L’aumento delle diagnosi per la pandemia

Secondo gli psichiatri, dunque, l’orientamento è quello di andare verso “l'impossibilità di garantire i servizi minimi in un settore in ginocchio già ben prima della pandemia, con assenza di investimenti, una carenza drammatica di medici e ora alle prese anche con un aumento del 30% di diagnosi per la pandemia”, hanno segnalato le società scientifiche, riunitesi in un incontro organizzato dalla Società Italiana di Neuropsicofarmacologia (SINPF). Tra le carenze indicate, soprattutto, quella relativa agli investimenti, che secondo gli esperti sarebbero dovuti crescere almeno fino al 5% del fondo sanitario nazionale, con l’obiettivo di arrivare all'obiettivo del 10% segnalato in sede comunitaria per i Paesi con alto reddito, che che invece sono “tracollati dal già misero 3,5% del 2018 al 2,75% del 2020. A cui è seguito un crescente numero di diagnosi post pandemia”. Questo, hanno spiegato le società, significa che i 728 mila cittadini in cura presso i vari Dipartimenti di Salute Mentale nel 2020, passati da 183 a 141 dal 2015 al 2020, sono di certo aumentati nel biennio 2021-22 seppur non censiti o non ancora individuati. Ma non è tutto perché, come detto, a questa situazione va aggiunta la fuga del personale, sia medico e sia infermieristico, dai dipartimenti che già risultano sottorganico da tempo. Inoltre, persistono differenze a livello regionale a complicare la gestione.

La necessità di un’agenzia nazionale per la Salute Mentale

In conclusione, hanno riferito gli esperti, nonostante alcuni piccoli segnali ed un finanziamento della Commissione Europea, “non si vede, tra le risorse destinate dal PNRR alla salute un solo euro destinato alla Salute Mentale”. Da qui l’appello, lanciato dalla SINPF e da altre dieci Società scientifiche del settore, tra le quali la Società italiana di Psichiatria, di Neuropsichiatria dell'Infanzia e dell'Adolescenza, di Psichiatria delle Dipendenze e la Federazione Italiana degli Operatori dei Dipartimenti e dei Servizi delle Dipendenze. Tra le richieste avanzate, anche quella della creazione di una agenzia nazionale per la Salute Mentale, che “dovrà ripartire da zero per mettere l'Italia in condizioni di pareggiare i conti con l'Europa e di ridare dignità a chi soffre e a chi lavora in questo settore così strategico per la società e l'economia italiana”.

* [ATTIVITÀ 1]
Per ciascuna affermazione, indica se concorda con l'estratto rispondendo sì o no e cita fra virgolette le parole dell'estratto che lo stabiliscono. (a) Gli investimenti sono scesi dal 3,5% del 2018 al 2,75% del 2020. (b) L'incontro delle società scientifiche è stato organizzato dalla Società italiana di Psichiatria. (c) Il PNRR destina alla Salute Mentale una parte delle risorse per la salute.
* [ATTIVITÀ 2]
Secondo l'estratto, di quanto sono aumentate le diagnosi per la pandemia?
* [ATTIVITÀ 3]
Riassumi l'estratto in due frasi.
Le righe riportate più avanti provengono da una fonte diversa.

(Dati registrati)

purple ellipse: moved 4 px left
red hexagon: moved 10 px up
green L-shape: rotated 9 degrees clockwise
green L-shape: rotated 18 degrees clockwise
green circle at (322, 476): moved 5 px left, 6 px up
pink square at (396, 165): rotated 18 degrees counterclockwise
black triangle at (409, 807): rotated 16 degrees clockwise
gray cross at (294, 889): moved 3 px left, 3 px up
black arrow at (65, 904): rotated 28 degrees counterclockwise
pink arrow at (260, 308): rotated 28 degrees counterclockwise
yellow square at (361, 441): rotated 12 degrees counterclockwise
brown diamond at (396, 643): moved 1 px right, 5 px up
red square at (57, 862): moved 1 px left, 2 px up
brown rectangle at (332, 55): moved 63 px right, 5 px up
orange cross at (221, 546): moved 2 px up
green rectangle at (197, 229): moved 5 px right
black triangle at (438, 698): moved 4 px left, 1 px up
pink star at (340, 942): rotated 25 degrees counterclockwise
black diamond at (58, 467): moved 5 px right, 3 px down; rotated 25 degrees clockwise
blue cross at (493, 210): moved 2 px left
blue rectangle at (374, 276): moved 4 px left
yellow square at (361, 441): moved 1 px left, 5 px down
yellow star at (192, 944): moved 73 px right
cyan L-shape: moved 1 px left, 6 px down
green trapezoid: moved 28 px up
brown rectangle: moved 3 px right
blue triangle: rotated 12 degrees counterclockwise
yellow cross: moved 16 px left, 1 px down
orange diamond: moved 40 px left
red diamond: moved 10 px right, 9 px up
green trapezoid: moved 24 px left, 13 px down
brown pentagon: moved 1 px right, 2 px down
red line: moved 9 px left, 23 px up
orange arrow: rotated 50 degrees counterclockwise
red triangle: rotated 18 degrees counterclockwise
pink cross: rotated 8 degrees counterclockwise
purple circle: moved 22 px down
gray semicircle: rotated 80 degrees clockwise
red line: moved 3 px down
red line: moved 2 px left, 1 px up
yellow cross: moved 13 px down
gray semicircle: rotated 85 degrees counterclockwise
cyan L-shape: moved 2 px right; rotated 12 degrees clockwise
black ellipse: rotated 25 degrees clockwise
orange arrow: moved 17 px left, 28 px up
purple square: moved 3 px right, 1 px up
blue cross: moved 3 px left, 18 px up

* [RISPOSTA 1]
(a) Sì: "tracollati dal già misero 3,5% del 2018 al 2,75% del 2020".
(b) No: "in un incontro organizzato dalla Società Italiana di Neuropsicofarmacologia (SINPF)".
(c) No: "non si vede, tra le risorse destinate dal PNRR alla salute un solo euro destinato alla Salute Mentale".

* [RISPOSTA 2]
Del 30%.

* [RISPOSTA 3]
Secondo le società scientifiche riunite dalla SINPF, nella salute mentale in Italia mancano investimenti e medici, il personale lascia i dipartimenti e le diagnosi per la pandemia sono aumentate del 30%. Dato che il PNRR non destina un solo euro alla Salute Mentale, la SINPF e altre dieci società scientifiche hanno lanciato un appello che chiede anche un'agenzia nazionale per la Salute Mentale.